#### Action item:
Output the first line below and each one after it, exactly, up to and including the line holding "within [-1,1] |". Pictures should not be copied.

[Collected data]
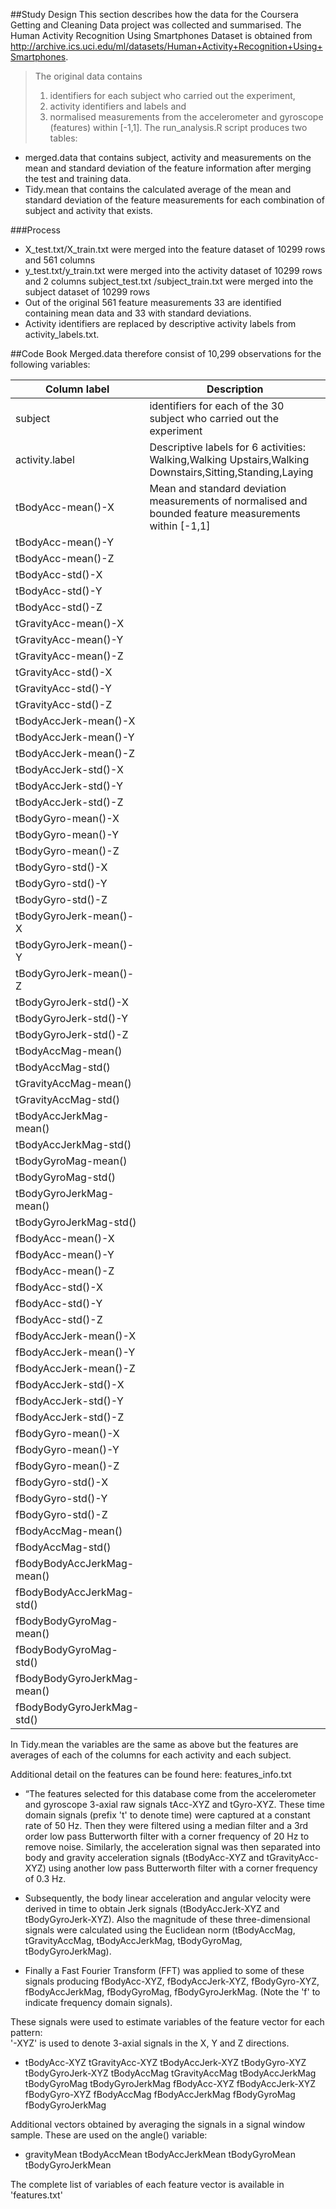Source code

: ##Study Design
This section describes how the data for the Coursera Getting and Cleaning Data project was collected and summarised.
The Human Activity Recognition Using Smartphones Dataset is obtained from http://archive.ics.uci.edu/ml/datasets/Human+Activity+Recognition+Using+Smartphones.
> The original data contains 
> 1)	identifiers for each subject who carried out the experiment, 
> 2)	activity identifiers and labels and 
> 3)	normalised measurements from the accelerometer and gyroscope (features) within [-1,1].
The run_analysis.R script produces two tables: 
*	merged.data that contains subject, activity and measurements on the mean and standard deviation of the feature information after merging the test and training data.
*	Tidy.mean that contains the calculated average of the mean and standard deviation of the feature measurements for each combination of subject and activity that exists.

###Process
* X_test.txt/X_train.txt were merged into the feature dataset of 10299 rows and 561 columns
* y_test.txt/y_train.txt were merged into the activity dataset of 10299 rows and 2 columns
subject_test.txt /subject_train.txt were merged into the subject dataset of 10299 rows
* Out of the original 561 feature measurements 33 are identified containing mean data and 33 with standard deviations. 
* Activity identifiers are replaced by descriptive activity labels from activity_labels.txt.

##Code Book
Merged.data therefore consist of 10,299 observations for the following variables:

| Column label	| Description | 
|-----------| --------- | 
| subject   | identifiers for each of the 30 subject who carried out the experiment | 
| activity.label	| Descriptive labels for 6 activities: Walking,Walking Upstairs,Walking Downstairs,Sitting,Standing,Laying
| tBodyAcc-mean()-X|Mean and standard deviation measurements of normalised and bounded feature measurements within [-1,1] |
|tBodyAcc-mean()-Y||
|tBodyAcc-mean()-Z||
|tBodyAcc-std()-X||
|tBodyAcc-std()-Y||
|tBodyAcc-std()-Z||
|tGravityAcc-mean()-X||
|tGravityAcc-mean()-Y||
|tGravityAcc-mean()-Z||
|tGravityAcc-std()-X||
|tGravityAcc-std()-Y||
|tGravityAcc-std()-Z||
|tBodyAccJerk-mean()-X||
|tBodyAccJerk-mean()-Y||
|tBodyAccJerk-mean()-Z||
|tBodyAccJerk-std()-X||
|tBodyAccJerk-std()-Y||
|tBodyAccJerk-std()-Z||
|tBodyGyro-mean()-X||
|tBodyGyro-mean()-Y||
|tBodyGyro-mean()-Z||
|tBodyGyro-std()-X||
|tBodyGyro-std()-Y||
|tBodyGyro-std()-Z||
|tBodyGyroJerk-mean()-X||
|tBodyGyroJerk-mean()-Y||
|tBodyGyroJerk-mean()-Z||
|tBodyGyroJerk-std()-X||
|tBodyGyroJerk-std()-Y||
|tBodyGyroJerk-std()-Z||
|tBodyAccMag-mean()||
|tBodyAccMag-std()||
|tGravityAccMag-mean()||
|tGravityAccMag-std()||
|tBodyAccJerkMag-mean()||
|tBodyAccJerkMag-std()||
|tBodyGyroMag-mean()||
|tBodyGyroMag-std()||
|tBodyGyroJerkMag-mean()||
|tBodyGyroJerkMag-std()||
|fBodyAcc-mean()-X||
|fBodyAcc-mean()-Y||
|fBodyAcc-mean()-Z||
|fBodyAcc-std()-X||
|fBodyAcc-std()-Y||
|fBodyAcc-std()-Z||
|fBodyAccJerk-mean()-X||
|fBodyAccJerk-mean()-Y||
|fBodyAccJerk-mean()-Z||
|fBodyAccJerk-std()-X||
|fBodyAccJerk-std()-Y||
|fBodyAccJerk-std()-Z||
|fBodyGyro-mean()-X||
|fBodyGyro-mean()-Y||
|fBodyGyro-mean()-Z||
|fBodyGyro-std()-X||
|fBodyGyro-std()-Y||
|fBodyGyro-std()-Z||
|fBodyAccMag-mean()||
|fBodyAccMag-std()||
|fBodyBodyAccJerkMag-mean()||
|fBodyBodyAccJerkMag-std()||
|fBodyBodyGyroMag-mean()||
|fBodyBodyGyroMag-std()||
|fBodyBodyGyroJerkMag-mean()||
|fBodyBodyGyroJerkMag-std()||

In Tidy.mean the variables are the same as above but the features are averages of each of the columns for each activity and each subject. 

Additional detail on the features can be found here: features_info.txt 
- “The features selected for this database come from the accelerometer and gyroscope 3-axial raw signals tAcc-XYZ and tGyro-XYZ. These time domain signals (prefix 't' to denote time) were captured at a constant rate of 50 Hz. Then they were filtered using a median filter and a 3rd order low pass Butterworth filter with a corner frequency of 20 Hz to remove noise. Similarly, the acceleration signal was then separated into body and gravity acceleration signals (tBodyAcc-XYZ and tGravityAcc-XYZ) using another low pass Butterworth filter with a corner frequency of 0.3 Hz. 

- Subsequently, the body linear acceleration and angular velocity were derived in time to obtain Jerk signals (tBodyAccJerk-XYZ and tBodyGyroJerk-XYZ). Also the magnitude of these three-dimensional signals were calculated using the Euclidean norm (tBodyAccMag, tGravityAccMag, tBodyAccJerkMag, tBodyGyroMag, tBodyGyroJerkMag). 

- Finally a Fast Fourier Transform (FFT) was applied to some of these signals producing fBodyAcc-XYZ, fBodyAccJerk-XYZ, fBodyGyro-XYZ, fBodyAccJerkMag, fBodyGyroMag, fBodyGyroJerkMag. (Note the 'f' to indicate frequency domain signals). 

These signals were used to estimate variables of the feature vector for each pattern:  
'-XYZ' is used to denote 3-axial signals in the X, Y and Z directions.
- tBodyAcc-XYZ
tGravityAcc-XYZ
tBodyAccJerk-XYZ
tBodyGyro-XYZ
tBodyGyroJerk-XYZ
tBodyAccMag
tGravityAccMag
tBodyAccJerkMag
tBodyGyroMag
tBodyGyroJerkMag
fBodyAcc-XYZ
fBodyAccJerk-XYZ
fBodyGyro-XYZ
fBodyAccMag
fBodyAccJerkMag
fBodyGyroMag
fBodyGyroJerkMag

Additional vectors obtained by averaging the signals in a signal window sample. These are used on the angle() variable:
- gravityMean
tBodyAccMean
tBodyAccJerkMean
tBodyGyroMean
tBodyGyroJerkMean

The complete list of variables of each feature vector is available in 'features.txt'
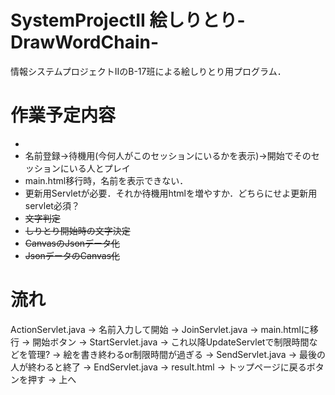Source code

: # SystemProjectII 絵しりとり-DrawWordChain-
情報システムプロジェクトIIのB-17班による絵しりとり用プログラム．

# 作業予定内容
-
 - 名前登録→待機用(今何人がこのセッションにいるかを表示)→開始でそのセッションにいる人とプレイ
- main.html移行時，名前を表示できない．
 - 更新用Servletが必要．それか待機用htmlを増やすか．どちらにせよ更新用servlet必須？
- ~~文字判定~~
- ~~しりとり開始時の文字決定~~
- ~~CanvasのJsonデータ化~~
- ~~JsonデータのCanvas化~~

# 流れ
ActionServlet.java
->
名前入力して開始
->
JoinServlet.java
->
main.htmlに移行
->
開始ボタン
->
StartServlet.java
->
これ以降UpdateServletで制限時間などを管理?
->
絵を書き終わるor制限時間が過ぎる
->
SendServlet.java
->
最後の人が終わると終了
->
EndServlet.java
->
result.html
->
トップページに戻るボタンを押す
->
上へ
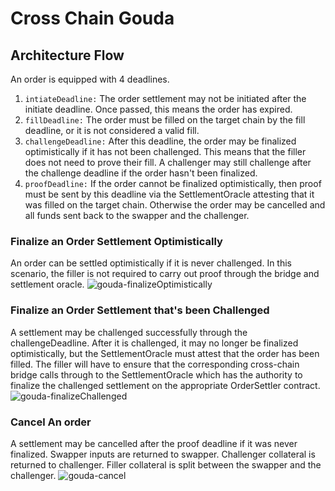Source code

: # Cross Chain Gouda

## Architecture Flow

An order is equipped with 4 deadlines.
1. `intiateDeadline:` The order settlement may not be initiated after the initiate deadline. Once passed, this means the order has expired.
2. `fillDeadline:` The order must be filled on the target chain by the fill deadline, or it is not considered a valid fill.
3. `challengeDeadline:` After this deadline, the order may be finalized optimistically if it has not been challenged. This means that the filler does not need to prove their fill. A challenger may still challenge after the challenge deadline if the order hasn't been finalized.
4. `proofDeadline:` If the order cannot be finalized optimistically, then proof must be sent by this deadline via the SettlementOracle attesting that it was filled on the target chain. Otherwise the order may be cancelled and all funds sent back to the swapper and the challenger.


### Finalize an Order Settlement Optimistically
An order can be settled optimistically if it is never challenged. In this scenario, the filler is not required to carry out proof through the bridge and settlement oracle.
![gouda-finalizeOptimistically](https://user-images.githubusercontent.com/5539720/226055654-b733aaac-d3c4-4d27-bffe-cbb2402f618b.png)

### Finalize an Order Settlement that's been Challenged
A settlement may be challenged successfully through the challengeDeadline. After it is challenged, it may no longer be finalized optimistically, but the SettlementOracle must attest that the order has been filled. The filler will have to ensure that the corresponding cross-chain bridge calls through to the SettlementOracle which has the authority to finalize the challenged settlement on the appropriate OrderSettler contract.
![gouda-finalizeChallenged](https://user-images.githubusercontent.com/5539720/226055852-a30fecdd-0157-4e38-8b6d-516a04890440.png)

### Cancel An order
A settlement may be cancelled after the proof deadline if it was never finalized. Swapper inputs are returned to swapper. Challenger collateral is returned to challenger. Filler collateral is split between the swapper and the challenger.
![gouda-cancel](https://user-images.githubusercontent.com/5539720/226062365-26bbf097-1ec3-4c9d-aca7-e72d2039ba69.png)
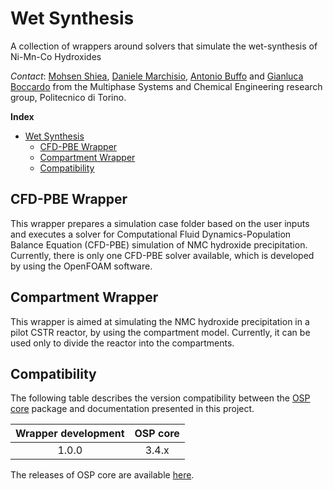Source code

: # Wet Synthesis
A collection of wrappers around solvers that simulate the wet-synthesis of Ni-Mn-Co Hydroxides 

*Contact*: [Mohsen Shiea](mailto:mohsen.shiea@polito.it), 
[Daniele Marchisio](mailto:daniele.marchisio@polito.it), 
[Antonio Buffo](mailto:antonio.buffo@polito.it) and 
[Gianluca Boccardo](mailto:gianluca.boccardo@polito.it) from the 
Multiphase Systems and Chemical Engineering research group, Politecnico di Torino.

**Index**
- [Wet Synthesis](#Wet-Synthesis)
  - [CFD-PBE Wrapper](#CFD-PBE-Wrapper)
  - [Compartment Wrapper](#Compartment-Wrapper)
  - [Compatibility](#Compatibility)

## CFD-PBE Wrapper
This wrapper prepares a simulation case folder based on the user inputs and executes a solver for Computational Fluid Dynamics-Population Balance Equation (CFD-PBE) simulation of NMC hydroxide precipitation. Currently, there is only one CFD-PBE solver available, which is developed by using the OpenFOAM software. 
## Compartment Wrapper
This wrapper is aimed at simulating the NMC hydroxide precipitation in a pilot CSTR reactor, by using the compartment model. Currently, it can be used only to divide the reactor into the compartments.  
## Compatibility

The following table describes the version compatibility between the [OSP core](https://github.com/simphony/osp-core) package and documentation presented in this project.

| __Wrapper development__ | __OSP core__ |
|:-----------------------:|:------------:|
|          1.0.0          |       3.4.x  |

The releases of OSP core are available [here](https://github.com/simphony/osp-core).

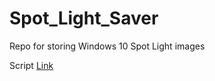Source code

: # Spot_Light_Saver

Repo for storing Windows 10 Spot Light images

Script [Link](https://github.com/liuyal/Archive/blob/master/Python/Utilities/Miscellaneous/spotlight_grabber.py)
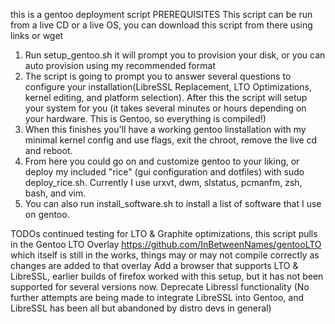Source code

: this is a gentoo deployment script
PREREQUISITES
This script can be run from a live CD or a live OS, you can download this script from there using links or wget
1. Run setup_gentoo.sh it will prompt you to provision your disk, or you can auto provision using my recommended format
2. The script is going to prompt you to answer several questions to configure your installation(LibreSSL Replacement, LTO Optimizations, kernel editing, and platform selection).  After this the script will setup your system for you (it takes several minutes or hours depending on your hardware.  This is Gentoo, so everything is compiled!)
3. When this finishes you'll have a working gentoo linstallation with my minimal kernel config and use flags, exit the chroot, remove the live cd and reboot.
4. From here you could go on and customize gentoo to your liking, or deploy my included "rice" (gui configuration and dotfiles) with sudo deploy_rice.sh. Currently I use urxvt, dwm, slstatus, pcmanfm, zsh, bash, and vim.
5. You can also run install_software.sh to install a list of software that I use on gentoo.

TODOs
continued testing for LTO & Graphite optimizations, this script pulls in the Gentoo LTO Overlay https://github.com/InBetweenNames/gentooLTO which itself is still in the works, things may or may not compile correctly as changes are added to that overlay
Add a browser that supports LTO & LibreSSL, earlier builds of firefox worked with this setup, but it has not been supported for several versions now.
Deprecate Libressl functionality (No further attempts are being made to integrate LibreSSL into Gentoo, and LibreSSL has been all but abandoned by distro devs in general)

#### Reply:
Source code

: ##Study Design
This section describes how the data for the Coursera Getting and Cleaning Data project was collected and summarised.
The Human Activity Recognition Using Smartphones Dataset is obtained from http://archive.ics.uci.edu/ml/datasets/Human+Activity+Recognition+Using+Smartphones.
> The original data contains 
> 1)	identifiers for each subject who carried out the experiment, 
> 2)	activity identifiers and labels and 
> 3)	normalised measurements from the accelerometer and gyroscope (features) within [-1,1].
The run_analysis.R script produces two tables: 
*	merged.data that contains subject, activity and measurements on the mean and standard deviation of the feature information after merging the test and training data.
*	Tidy.mean that contains the calculated average of the mean and standard deviation of the feature measurements for each combination of subject and activity that exists.

###Process
* X_test.txt/X_train.txt were merged into the feature dataset of 10299 rows and 561 columns
* y_test.txt/y_train.txt were merged into the activity dataset of 10299 rows and 2 columns
subject_test.txt /subject_train.txt were merged into the subject dataset of 10299 rows
* Out of the original 561 feature measurements 33 are identified containing mean data and 33 with standard deviations. 
* Activity identifiers are replaced by descriptive activity labels from activity_labels.txt.

##Code Book
Merged.data therefore consist of 10,299 observations for the following variables:

| Column label	| Description | 
|-----------| --------- | 
| subject   | identifiers for each of the 30 subject who carried out the experiment | 
| activity.label	| Descriptive labels for 6 activities: Walking,Walking Upstairs,Walking Downstairs,Sitting,Standing,Laying
| tBodyAcc-mean()-X|Mean and standard deviation measurements of normalised and bounded feature measurements within [-1,1] |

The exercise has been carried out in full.